One recurring theme of Zappa's music is humour and the impression you get from listening to him is a refusal to take anything seriously. This extended not only to the lyrics/subject matter and the presentation but even the notes themselves - Frank Zappa made funny music. On virtually all of Zappa's albums there is a guitar line, blast of trumpet, vocal harmony, etc that sounds odd, unfamiliar and often funny. This image as a musical humourist is abundant on Sheik Yerbouti. Whether it be the overblown fanfare of 'Flakes' or the caustic lyrics of 'Broken Hearts are for Assholes' the humour is always evident and rarely subtle.
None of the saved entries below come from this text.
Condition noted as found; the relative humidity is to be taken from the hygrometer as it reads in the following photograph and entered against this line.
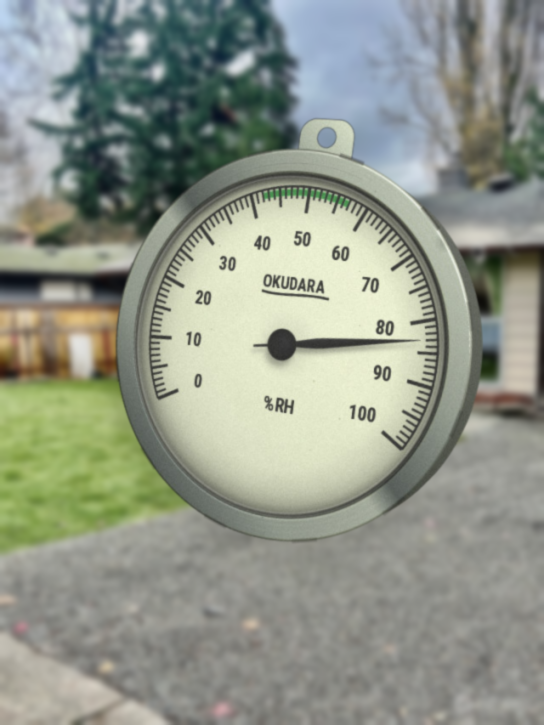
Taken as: 83 %
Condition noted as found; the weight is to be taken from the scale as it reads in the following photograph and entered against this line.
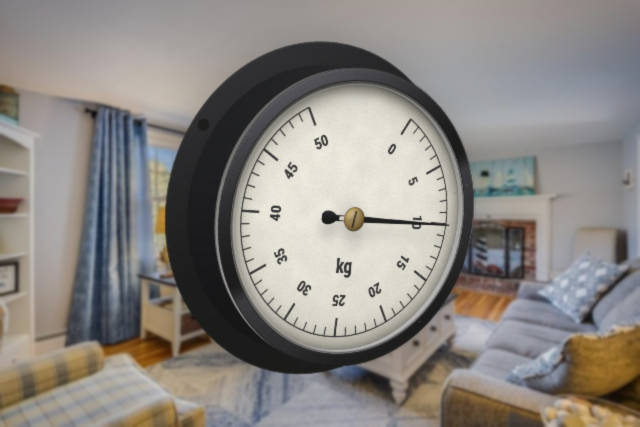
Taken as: 10 kg
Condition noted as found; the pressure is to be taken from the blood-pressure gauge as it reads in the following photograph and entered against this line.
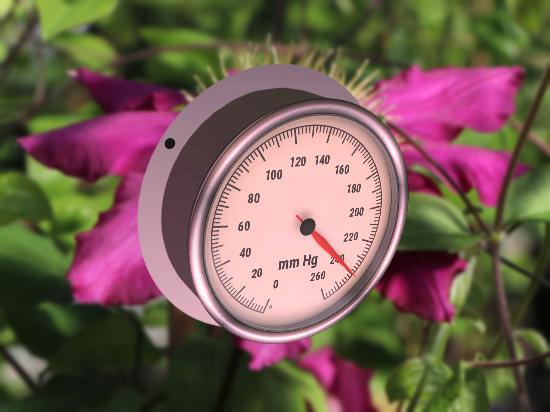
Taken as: 240 mmHg
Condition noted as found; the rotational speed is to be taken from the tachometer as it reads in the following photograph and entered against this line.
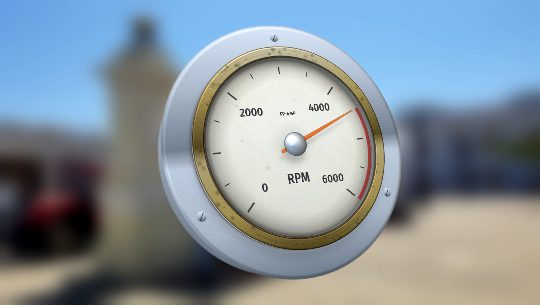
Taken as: 4500 rpm
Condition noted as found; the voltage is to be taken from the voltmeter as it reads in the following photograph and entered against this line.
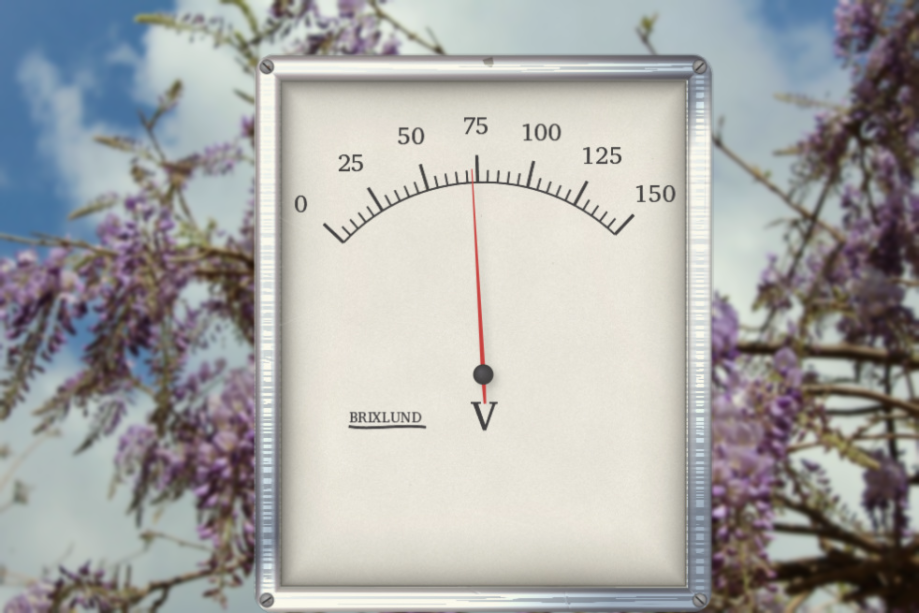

It is particularly the lack of lyrical subtlety that may cause some listeners to have a problem with the album. It forces criticisms of it being of novelty value only. I disagree. If a song is merely a novelty then it wouldn't stand repeated listening unlike the songs collected here. Why do they? Because of the quality of the songs themselves, some of which are the catchiest of Zappa's career; 'Tryin' to Grow A Chin', 'Flakes', 'Bobby Brown', 'Dancin Fool', etc, are just great pop/rock records. What must also be taken into consideration is the humour was often a medium for making a social observation and although it's understandable that songs about lazy tradesmen ('Flakes') is not everyone's idea of a subject worthy of mention the question has to be posed: why not? What is a worthy subject for song? How should a song be presented? These are questions Zappa answered all his life through refusing to stick to any pre-conceived musical norms. Here he answers them as well as anywhere else.
Sheik Yerbouti is a contentious, sarcastic, occassionally ridiciculous, fantastic record that is never for one second dull. One of his best.